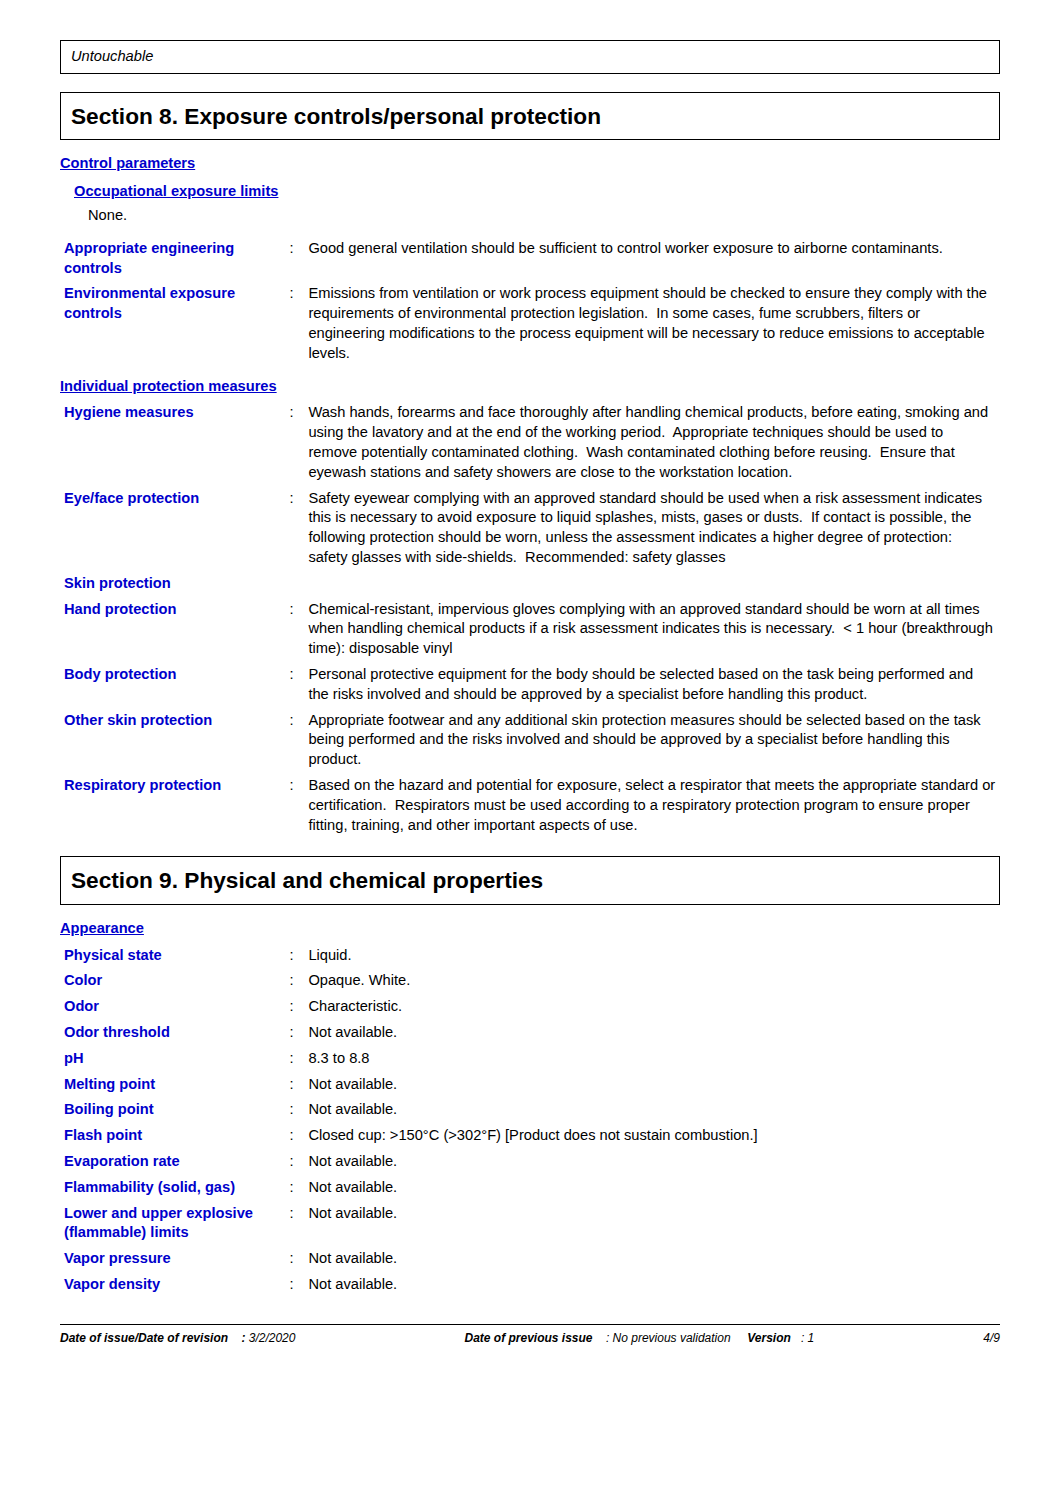Untouchable
Section 8. Exposure controls/personal protection
Control parameters
Occupational exposure limits
None.
| Appropriate engineering controls | : | Good general ventilation should be sufficient to control worker exposure to airborne contaminants. |
| Environmental exposure controls | : | Emissions from ventilation or work process equipment should be checked to ensure they comply with the requirements of environmental protection legislation. In some cases, fume scrubbers, filters or engineering modifications to the process equipment will be necessary to reduce emissions to acceptable levels. |
Individual protection measures
| Hygiene measures | : | Wash hands, forearms and face thoroughly after handling chemical products, before eating, smoking and using the lavatory and at the end of the working period. Appropriate techniques should be used to remove potentially contaminated clothing. Wash contaminated clothing before reusing. Ensure that eyewash stations and safety showers are close to the workstation location. |
| Eye/face protection | : | Safety eyewear complying with an approved standard should be used when a risk assessment indicates this is necessary to avoid exposure to liquid splashes, mists, gases or dusts. If contact is possible, the following protection should be worn, unless the assessment indicates a higher degree of protection: safety glasses with side-shields. Recommended: safety glasses |
| Skin protection | | |
| Hand protection | : | Chemical-resistant, impervious gloves complying with an approved standard should be worn at all times when handling chemical products if a risk assessment indicates this is necessary. < 1 hour (breakthrough time): disposable vinyl |
| Body protection | : | Personal protective equipment for the body should be selected based on the task being performed and the risks involved and should be approved by a specialist before handling this product. |
| Other skin protection | : | Appropriate footwear and any additional skin protection measures should be selected based on the task being performed and the risks involved and should be approved by a specialist before handling this product. |
| Respiratory protection | : | Based on the hazard and potential for exposure, select a respirator that meets the appropriate standard or certification. Respirators must be used according to a respiratory protection program to ensure proper fitting, training, and other important aspects of use. |
Section 9. Physical and chemical properties
Appearance
| Physical state | : | Liquid. |
| Color | : | Opaque. White. |
| Odor | : | Characteristic. |
| Odor threshold | : | Not available. |
| pH | : | 8.3 to 8.8 |
| Melting point | : | Not available. |
| Boiling point | : | Not available. |
| Flash point | : | Closed cup: >150°C (>302°F) [Product does not sustain combustion.] |
| Evaporation rate | : | Not available. |
| Flammability (solid, gas) | : | Not available. |
| Lower and upper explosive (flammable) limits | : | Not available. |
| Vapor pressure | : | Not available. |
| Vapor density | : | Not available. |
Date of issue/Date of revision : 3/2/2020 Date of previous issue : No previous validation Version : 1 4/9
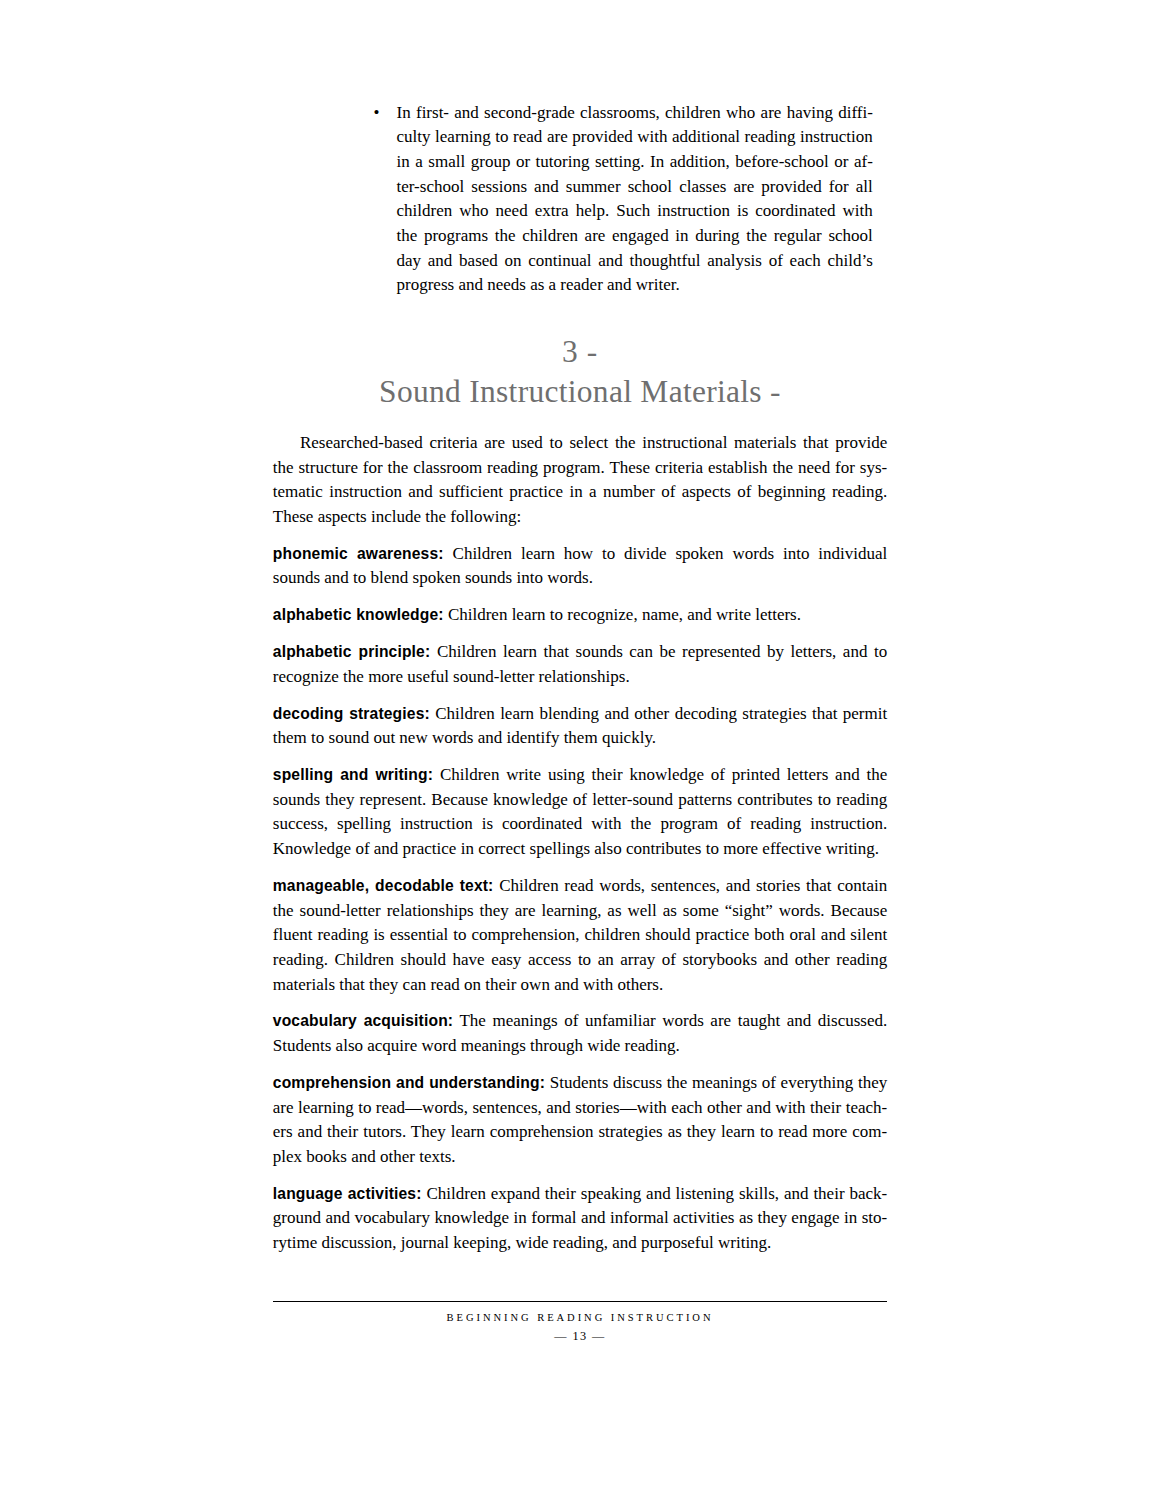In first- and second-grade classrooms, children who are having difficulty learning to read are provided with additional reading instruction in a small group or tutoring setting. In addition, before-school or after-school sessions and summer school classes are provided for all children who need extra help. Such instruction is coordinated with the programs the children are engaged in during the regular school day and based on continual and thoughtful analysis of each child’s progress and needs as a reader and writer.
3 - Sound Instructional Materials -
Researched-based criteria are used to select the instructional materials that provide the structure for the classroom reading program. These criteria establish the need for systematic instruction and sufficient practice in a number of aspects of beginning reading. These aspects include the following:
phonemic awareness: Children learn how to divide spoken words into individual sounds and to blend spoken sounds into words.
alphabetic knowledge: Children learn to recognize, name, and write letters.
alphabetic principle: Children learn that sounds can be represented by letters, and to recognize the more useful sound-letter relationships.
decoding strategies: Children learn blending and other decoding strategies that permit them to sound out new words and identify them quickly.
spelling and writing: Children write using their knowledge of printed letters and the sounds they represent. Because knowledge of letter-sound patterns contributes to reading success, spelling instruction is coordinated with the program of reading instruction. Knowledge of and practice in correct spellings also contributes to more effective writing.
manageable, decodable text: Children read words, sentences, and stories that contain the sound-letter relationships they are learning, as well as some “sight” words. Because fluent reading is essential to comprehension, children should practice both oral and silent reading. Children should have easy access to an array of storybooks and other reading materials that they can read on their own and with others.
vocabulary acquisition: The meanings of unfamiliar words are taught and discussed. Students also acquire word meanings through wide reading.
comprehension and understanding: Students discuss the meanings of everything they are learning to read—words, sentences, and stories—with each other and with their teachers and their tutors. They learn comprehension strategies as they learn to read more complex books and other texts.
language activities: Children expand their speaking and listening skills, and their background and vocabulary knowledge in formal and informal activities as they engage in storytime discussion, journal keeping, wide reading, and purposeful writing.
Beginning Reading Instruction
— 13 —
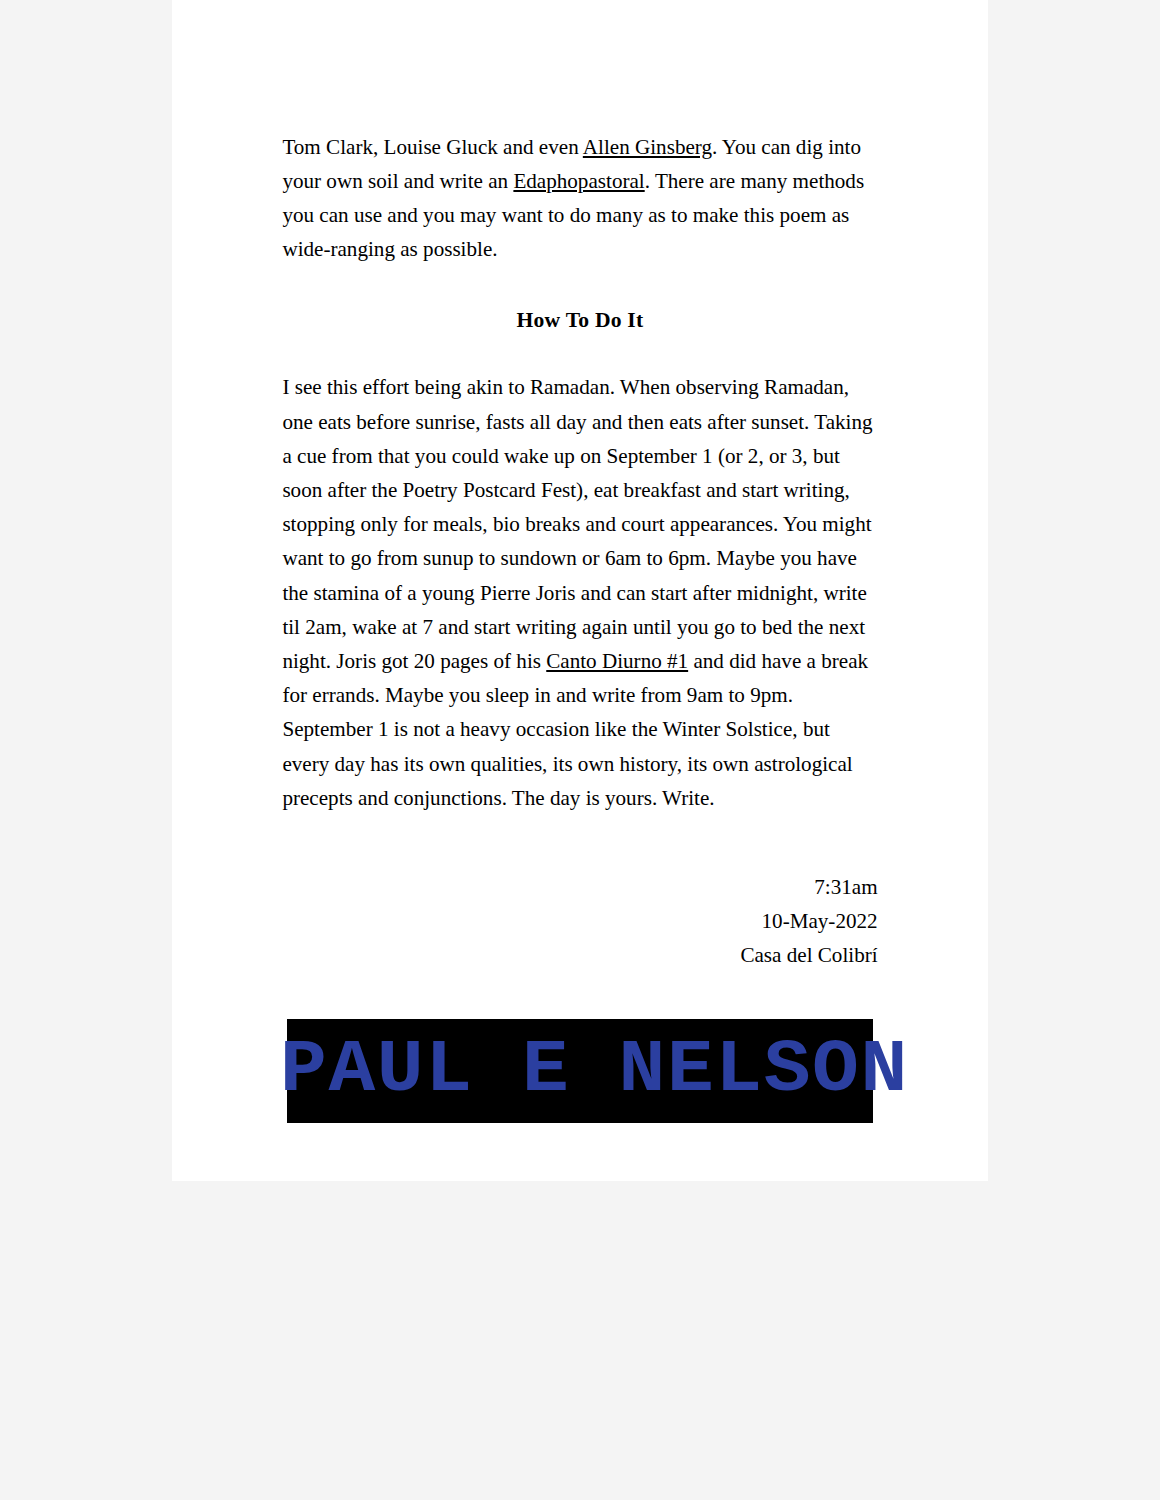Tom Clark, Louise Gluck and even Allen Ginsberg. You can dig into your own soil and write an Edaphopastoral. There are many methods you can use and you may want to do many as to make this poem as wide-ranging as possible.
How To Do It
I see this effort being akin to Ramadan. When observing Ramadan, one eats before sunrise, fasts all day and then eats after sunset. Taking a cue from that you could wake up on September 1 (or 2, or 3, but soon after the Poetry Postcard Fest), eat breakfast and start writing, stopping only for meals, bio breaks and court appearances. You might want to go from sunup to sundown or 6am to 6pm. Maybe you have the stamina of a young Pierre Joris and can start after midnight, write til 2am, wake at 7 and start writing again until you go to bed the next night. Joris got 20 pages of his Canto Diurno #1 and did have a break for errands. Maybe you sleep in and write from 9am to 9pm. September 1 is not a heavy occasion like the Winter Solstice, but every day has its own qualities, its own history, its own astrological precepts and conjunctions. The day is yours. Write.
7:31am
10-May-2022
Casa del Colibrí
Paul E Nelson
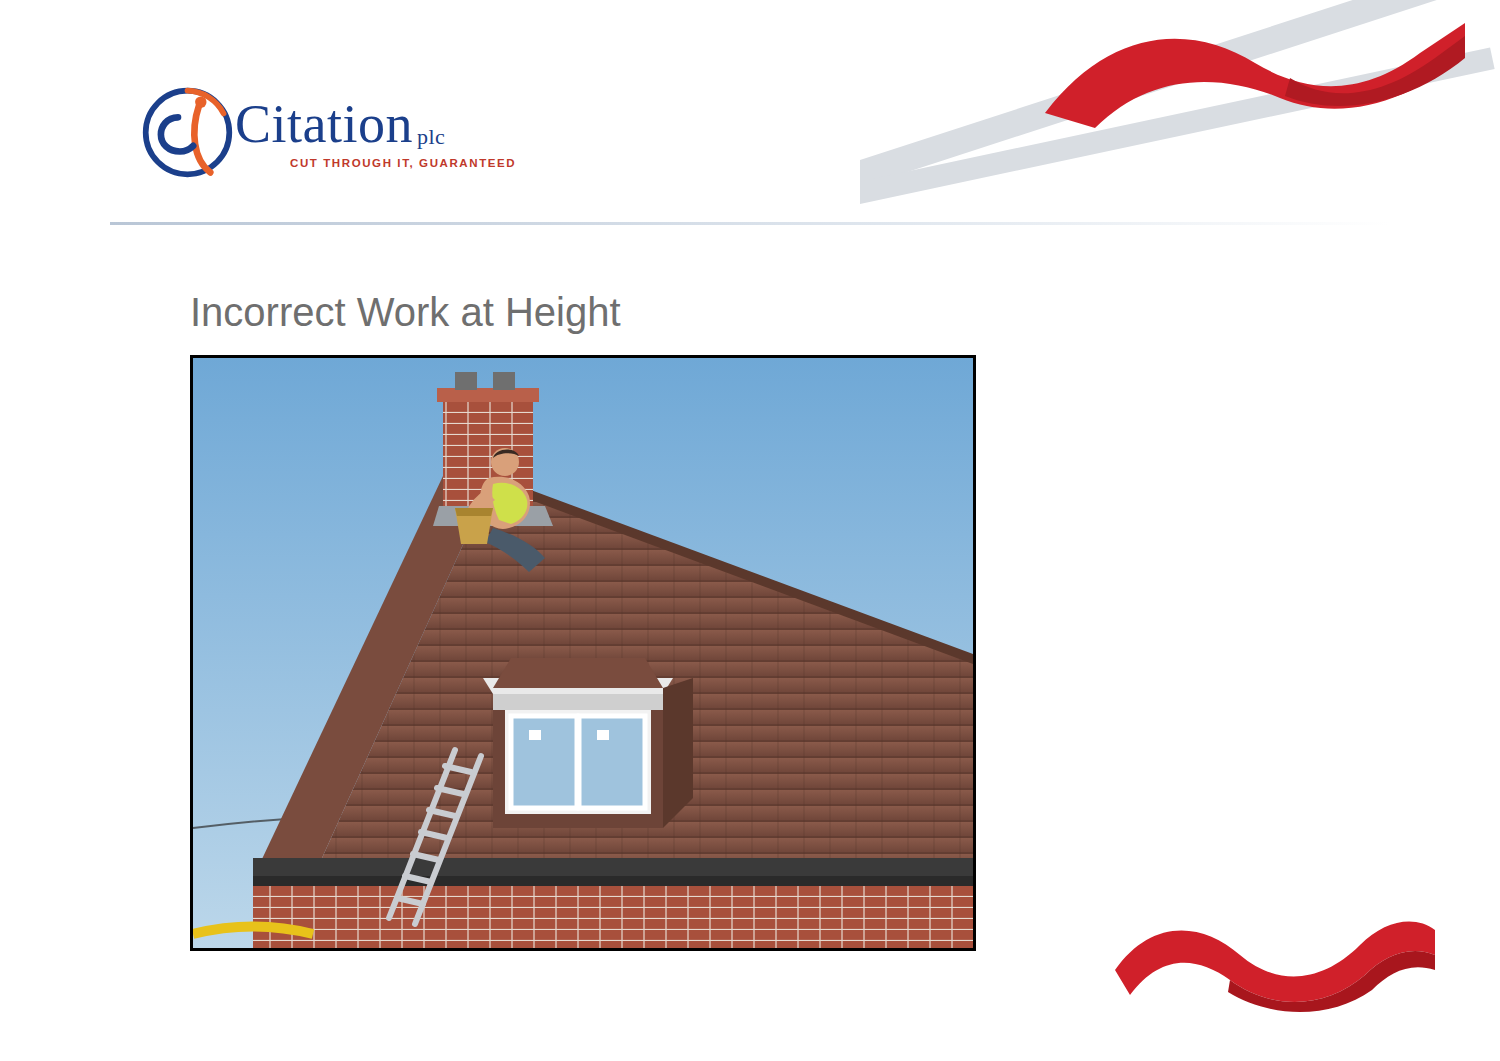Citationplc
CUT THROUGH IT, GUARANTEED
Incorrect Work at Height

____

Exercise instructions: What is needed is an exact copy of the lines above, from the one containing "Individual protection measures" through the one containing "workstation location. |", with nothing added.

Written answer:
Individual protection measures
| Hygiene measures | : | Wash hands, forearms and face thoroughly after handling chemical products, before eating, smoking and using the lavatory and at the end of the working period. Appropriate techniques should be used to remove potentially contaminated clothing. Wash contaminated clothing before reusing. Ensure that eyewash stations and safety showers are close to the workstation location. |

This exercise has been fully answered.